Worried

We still don't know what's happening about Mums job, and the not knowing is the worst part. Generally though I think the last few months have finally caught up with Mum and I'm really worried about her.

She went to see our doctor earlier this week and has been prescribed anti depressants, not because she's depressed but to help her sleep, and ever since she has been acting kind of weird. It's nothing that I can put my finger on - she's just not acting like my Mum. I guess it's hard to explain unless you know her. Hopefully once her body gets used to the medication things will get back to normal..... whatever that is.

Since I last updated I also managed to drop my laptop on my foot. Luckily it isn't broken, (the laptop I mean), but my foot is rather bruised and swollen so I cancelled this weeks appointment with Kate. Now I'm wishing I hadn't.

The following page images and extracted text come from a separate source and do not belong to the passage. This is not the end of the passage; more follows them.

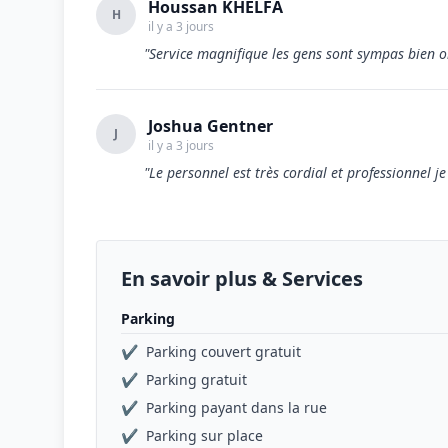
Houssan KHELFA
H
il y a 3 jours
"Service magnifique les gens sont sympas bien o
Joshua Gentner
J
il y a 3 jours
"Le personnel est très cordial et professionnel j
En savoir plus & Services
Parking
✔
Parking couvert gratuit
✔
Parking gratuit
✔
Parking payant dans la rue
✔
Parking sur place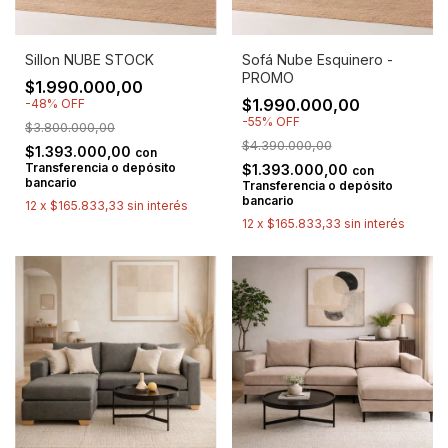
Sillon NUBE STOCK
Sofá Nube Esquinero -
PROMO
$1.990.000,00
$1.990.000,00
-
48
%
OFF
-
55
%
OFF
$3.800.000,00
$4.390.000,00
$1.393.000,00
con
Transferencia o depósito
$1.393.000,00
con
bancario
Transferencia o depósito
bancario
12
x
$165.833,33
sin interés
12
x
$165.833,33
sin interés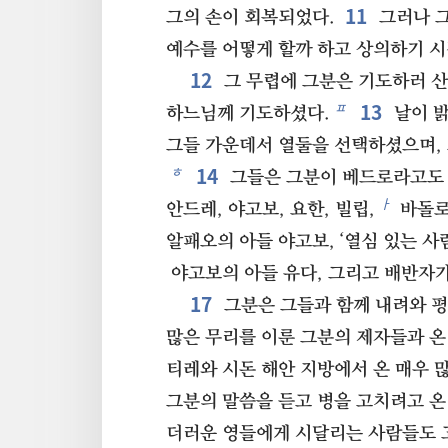
11
그의 손이 회복되었다.
그러나 그
예수를 어떻게 할까 하고 상의하기 시
12
그 무렵에 그분은 기도하러 
13
ㅍ
하느님께 기도하셨다.
날이 밝
그들 가운데서 열둘을 선택하셨으며,
14
ㅎ
그들은 그분이 베드로라고도 
ㅏ
안드레, 야고보, 요한, 빌립,
바돌로
알패오의 아들 야고보, ‘열심 있는 사
야고보의 아들 유다, 그리고 배반자가
17
그분은 그들과 함께 내려와 평
많은 무리를 이룬 그분의 제자들과 온
티레와 시돈 해안 지방에서 온 매우 
그분의 말씀을 듣고 병을 고치려고 온
더러운 영들에게 시달리는 사람들도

In a way I feel like I'm beginning to rely on Kate a little too much though. Each week I store up all the 'problems' and talk through them with her, and although she keeps telling me that's what she's there for, I can't help thinking to myself 'what will I do when I finally stop seeing her for treatment???' I need to learn not to depend on her quite so much, and learn how to deal with everything better on my own.

That's just it though..... I can't cope on my own.

I also got lovely cards from Kathy and Vicky which helped cheer me up. Thanks guys!!!

I know that I'm not completely alone, but I don't want to off load my problems onto my friends - they have their own problems/illnesses to deal with - they don't need me/mine on top of their own worries.